> _Records shown_:

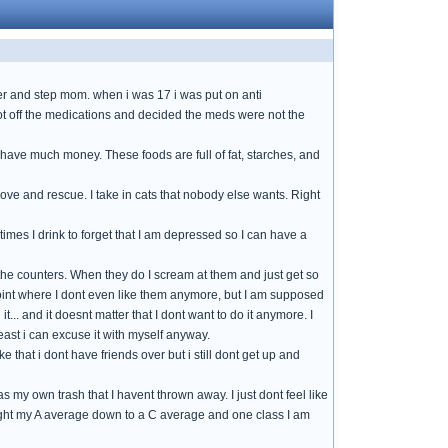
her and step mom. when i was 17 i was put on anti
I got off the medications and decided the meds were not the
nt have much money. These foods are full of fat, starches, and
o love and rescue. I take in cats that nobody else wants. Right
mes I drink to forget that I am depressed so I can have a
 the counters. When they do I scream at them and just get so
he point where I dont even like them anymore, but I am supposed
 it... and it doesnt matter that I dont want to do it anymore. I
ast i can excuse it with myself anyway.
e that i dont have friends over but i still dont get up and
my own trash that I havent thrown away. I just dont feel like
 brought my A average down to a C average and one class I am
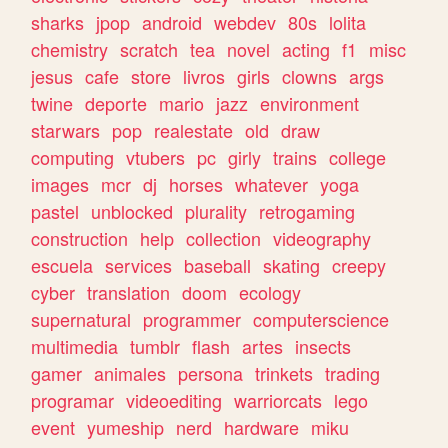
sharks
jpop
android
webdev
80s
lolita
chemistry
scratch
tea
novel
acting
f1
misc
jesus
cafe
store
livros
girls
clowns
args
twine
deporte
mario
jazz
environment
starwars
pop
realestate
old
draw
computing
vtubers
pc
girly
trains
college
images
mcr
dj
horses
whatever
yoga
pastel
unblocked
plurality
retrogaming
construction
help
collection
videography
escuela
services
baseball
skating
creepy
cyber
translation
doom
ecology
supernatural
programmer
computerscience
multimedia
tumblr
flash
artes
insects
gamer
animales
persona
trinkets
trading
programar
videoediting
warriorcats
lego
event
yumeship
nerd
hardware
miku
* * *
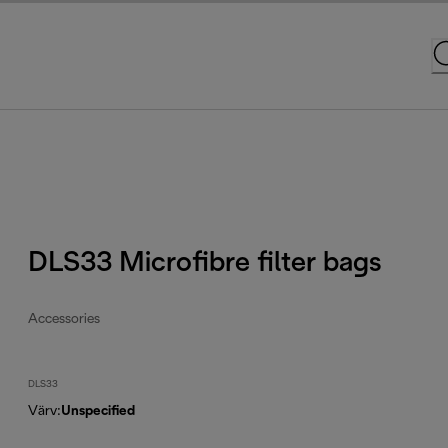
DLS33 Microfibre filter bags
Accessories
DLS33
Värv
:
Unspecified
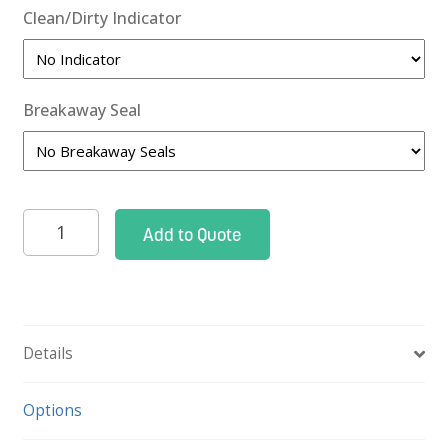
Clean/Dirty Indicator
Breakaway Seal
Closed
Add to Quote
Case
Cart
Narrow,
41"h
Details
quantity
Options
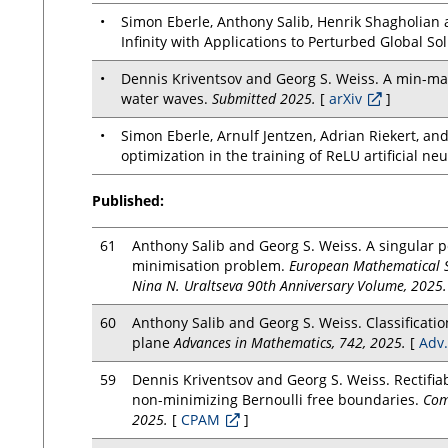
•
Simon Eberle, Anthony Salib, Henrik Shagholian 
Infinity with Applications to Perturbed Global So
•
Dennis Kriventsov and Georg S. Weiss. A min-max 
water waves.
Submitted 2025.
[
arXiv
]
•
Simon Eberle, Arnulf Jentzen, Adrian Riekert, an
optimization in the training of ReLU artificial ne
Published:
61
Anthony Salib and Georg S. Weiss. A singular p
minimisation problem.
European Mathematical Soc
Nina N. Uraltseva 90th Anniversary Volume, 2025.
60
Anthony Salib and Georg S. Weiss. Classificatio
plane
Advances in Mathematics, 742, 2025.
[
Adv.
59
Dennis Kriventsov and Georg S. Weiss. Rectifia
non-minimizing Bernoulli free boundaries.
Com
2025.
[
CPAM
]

> _Assignment_: Copy the lines from the entries above in which the word "dont" appears.

> _Result_:
he point where I dont even like them anymore, but I am supposed
 it... and it doesnt matter that I dont want to do it anymore. I
e that i dont have friends over but i still dont get up and
my own trash that I havent thrown away. I just dont feel like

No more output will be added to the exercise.